Probiotics are defined as “live microorganisms that, when administered in adequate amounts, confer a health benefit on the host” . The Therapeutic Goods Administration (TGA) regulates products containing probiotics as complementary medicines. Currently, all are listed products (labelled AUST L) for which sponsors self-certify regulatory compliance, including that they hold evidence for the indications selected .
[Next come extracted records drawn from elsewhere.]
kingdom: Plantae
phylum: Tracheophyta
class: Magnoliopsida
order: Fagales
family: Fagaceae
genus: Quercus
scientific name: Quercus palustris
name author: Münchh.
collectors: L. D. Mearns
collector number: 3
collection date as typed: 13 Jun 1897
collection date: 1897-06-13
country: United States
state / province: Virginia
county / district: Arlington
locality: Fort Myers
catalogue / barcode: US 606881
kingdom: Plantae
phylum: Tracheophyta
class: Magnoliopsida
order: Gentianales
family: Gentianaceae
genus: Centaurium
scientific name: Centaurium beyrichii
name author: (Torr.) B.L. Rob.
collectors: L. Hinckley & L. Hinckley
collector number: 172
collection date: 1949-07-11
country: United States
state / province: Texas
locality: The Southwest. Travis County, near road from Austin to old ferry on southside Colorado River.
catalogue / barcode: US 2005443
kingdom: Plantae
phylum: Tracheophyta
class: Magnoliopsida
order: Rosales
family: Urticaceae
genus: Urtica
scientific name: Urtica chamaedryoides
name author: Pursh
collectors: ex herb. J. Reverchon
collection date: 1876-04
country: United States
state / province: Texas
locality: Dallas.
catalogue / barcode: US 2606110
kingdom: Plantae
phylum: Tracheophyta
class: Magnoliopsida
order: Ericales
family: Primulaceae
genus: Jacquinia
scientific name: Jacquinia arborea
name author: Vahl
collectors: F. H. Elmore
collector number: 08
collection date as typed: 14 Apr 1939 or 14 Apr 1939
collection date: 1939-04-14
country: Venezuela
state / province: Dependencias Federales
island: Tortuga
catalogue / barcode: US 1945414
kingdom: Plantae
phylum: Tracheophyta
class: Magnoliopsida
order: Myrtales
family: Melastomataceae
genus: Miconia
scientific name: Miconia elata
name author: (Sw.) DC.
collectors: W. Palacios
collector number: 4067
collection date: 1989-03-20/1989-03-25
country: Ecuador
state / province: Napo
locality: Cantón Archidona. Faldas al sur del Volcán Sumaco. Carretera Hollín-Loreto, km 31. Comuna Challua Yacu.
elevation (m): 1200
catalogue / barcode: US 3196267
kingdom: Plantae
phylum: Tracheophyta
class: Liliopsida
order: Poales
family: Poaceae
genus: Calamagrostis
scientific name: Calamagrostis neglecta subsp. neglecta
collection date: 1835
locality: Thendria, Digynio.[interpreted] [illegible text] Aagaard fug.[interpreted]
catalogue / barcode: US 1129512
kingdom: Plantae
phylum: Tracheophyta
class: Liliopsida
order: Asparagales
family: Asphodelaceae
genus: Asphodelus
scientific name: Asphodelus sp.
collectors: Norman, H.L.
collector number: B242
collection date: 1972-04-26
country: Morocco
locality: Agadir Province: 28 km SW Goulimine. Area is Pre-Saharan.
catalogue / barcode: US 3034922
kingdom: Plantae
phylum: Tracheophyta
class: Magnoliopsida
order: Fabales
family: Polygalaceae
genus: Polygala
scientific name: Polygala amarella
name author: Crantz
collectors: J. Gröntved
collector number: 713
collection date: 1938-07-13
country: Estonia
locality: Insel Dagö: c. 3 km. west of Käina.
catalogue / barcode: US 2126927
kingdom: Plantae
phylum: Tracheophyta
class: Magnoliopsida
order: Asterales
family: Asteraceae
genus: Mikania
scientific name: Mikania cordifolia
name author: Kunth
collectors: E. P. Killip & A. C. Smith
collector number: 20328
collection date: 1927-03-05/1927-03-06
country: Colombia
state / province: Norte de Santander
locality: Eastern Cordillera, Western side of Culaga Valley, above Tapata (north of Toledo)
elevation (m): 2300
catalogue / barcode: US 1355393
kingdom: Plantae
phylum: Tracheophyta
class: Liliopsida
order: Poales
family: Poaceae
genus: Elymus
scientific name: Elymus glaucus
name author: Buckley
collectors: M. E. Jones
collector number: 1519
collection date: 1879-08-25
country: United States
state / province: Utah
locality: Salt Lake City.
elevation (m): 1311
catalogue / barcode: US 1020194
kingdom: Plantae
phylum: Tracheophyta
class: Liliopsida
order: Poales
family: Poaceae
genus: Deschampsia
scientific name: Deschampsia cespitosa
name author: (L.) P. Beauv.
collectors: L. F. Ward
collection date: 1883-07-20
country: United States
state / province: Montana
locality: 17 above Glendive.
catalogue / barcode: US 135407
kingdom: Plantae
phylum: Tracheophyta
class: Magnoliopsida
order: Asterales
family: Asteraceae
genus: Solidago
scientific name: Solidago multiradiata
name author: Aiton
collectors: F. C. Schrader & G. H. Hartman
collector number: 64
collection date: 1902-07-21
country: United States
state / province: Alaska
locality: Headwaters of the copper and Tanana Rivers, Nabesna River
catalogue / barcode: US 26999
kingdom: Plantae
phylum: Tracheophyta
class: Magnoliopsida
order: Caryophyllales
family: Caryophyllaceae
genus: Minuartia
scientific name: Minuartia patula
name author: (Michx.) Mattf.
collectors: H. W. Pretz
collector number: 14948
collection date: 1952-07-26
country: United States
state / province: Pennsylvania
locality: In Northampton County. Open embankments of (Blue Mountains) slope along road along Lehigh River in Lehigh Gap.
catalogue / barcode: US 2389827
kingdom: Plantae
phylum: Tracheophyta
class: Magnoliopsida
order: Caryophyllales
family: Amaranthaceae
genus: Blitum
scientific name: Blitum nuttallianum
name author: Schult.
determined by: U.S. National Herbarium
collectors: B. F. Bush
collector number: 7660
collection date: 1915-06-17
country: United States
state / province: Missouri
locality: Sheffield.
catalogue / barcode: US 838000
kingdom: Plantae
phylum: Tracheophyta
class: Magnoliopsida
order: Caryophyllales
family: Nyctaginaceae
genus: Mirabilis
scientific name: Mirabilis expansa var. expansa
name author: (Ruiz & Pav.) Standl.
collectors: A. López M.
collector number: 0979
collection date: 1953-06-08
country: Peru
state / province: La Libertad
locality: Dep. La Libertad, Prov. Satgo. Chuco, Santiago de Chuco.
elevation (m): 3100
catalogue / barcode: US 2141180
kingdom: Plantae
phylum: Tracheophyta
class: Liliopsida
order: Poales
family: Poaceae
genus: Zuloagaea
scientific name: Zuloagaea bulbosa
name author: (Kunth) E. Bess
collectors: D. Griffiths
We extracted public summary documents from the Australian Register of Therapeutic Goods (ARTG) by searching for common probiotic genera, ‘Lactobacillus* or Bifidobacterium* or Streptococcus* or Saccharomyces* or Bacillus*’ on 23 June 2021. A Python-based data extraction program automated the download of ARTG summaries and the extraction of permitted indications and ingredients. This software enabled the analysis of 510 products; 48% contained only probiotic ingredients, the remainder had multiple additional ingredients.
None of the probiotic ingredients listed in public summaries contained information about strains. This is a significant omission, given that the benefits of probiotics are strain-specific . It also resulted in ARTG summaries listing the same probiotic microorganism in different dosages. For example, the public summary document of ARTG entry 339468, ‘Probiotics for 60+ Year’, lists Lactobacillus plantarum as an active ingredient four times, with three showing the same doses and one a different amount.
The most common permitted indications used for probiotic products were non-specific gastrointestinal and immune support that appeared to have little supporting evidence. For example, ‘Maintain/support healthy digestion’ and ‘helps stimulate a healthy immune system response’. Although there is some evidence to suggest that specific probiotic strains are beneficial in preventing and treating specific conditions such as antibiotic-associated diarrhoea or irritable bowel syndrome, these were not among the ten most common permitted indications we found. Some permitted indications appeared to have no evidence to support them. For example, ARTG entry 353540, ‘Inner health neuro balance’ (ingredients: Lactobacillus plantarum and Lactobacillus rhamnosus) has 17 permitted indications including, ‘Calms the mind’, ‘Maintain/support memory/mental recall’ and ‘Support healthy emotional/mood balance’.
Around 52% of all probiotic products reviewed contained non-probiotic ingredients. These combinations also appeared to have little evidence to support them apart from possibly broadening their market appeal. For example, some products contained vitamins and enzymes such as pyridoxine hydrochloride and amylase, none of which has been investigated to promote or assist the efficacy and growth of probiotics. It would be helpful if the TGA required permitted indications to be linked to ingredients.
Others have expressed concern that commercial interests, coupled with lack of sufficient medical regulation, make objective interpretation of the benefits of most probiotic products close to impossible . We agree. The TGA should conduct post-marketing surveillance on probiotic products to ensure that the permitted indications (and claims made) are evidence-based.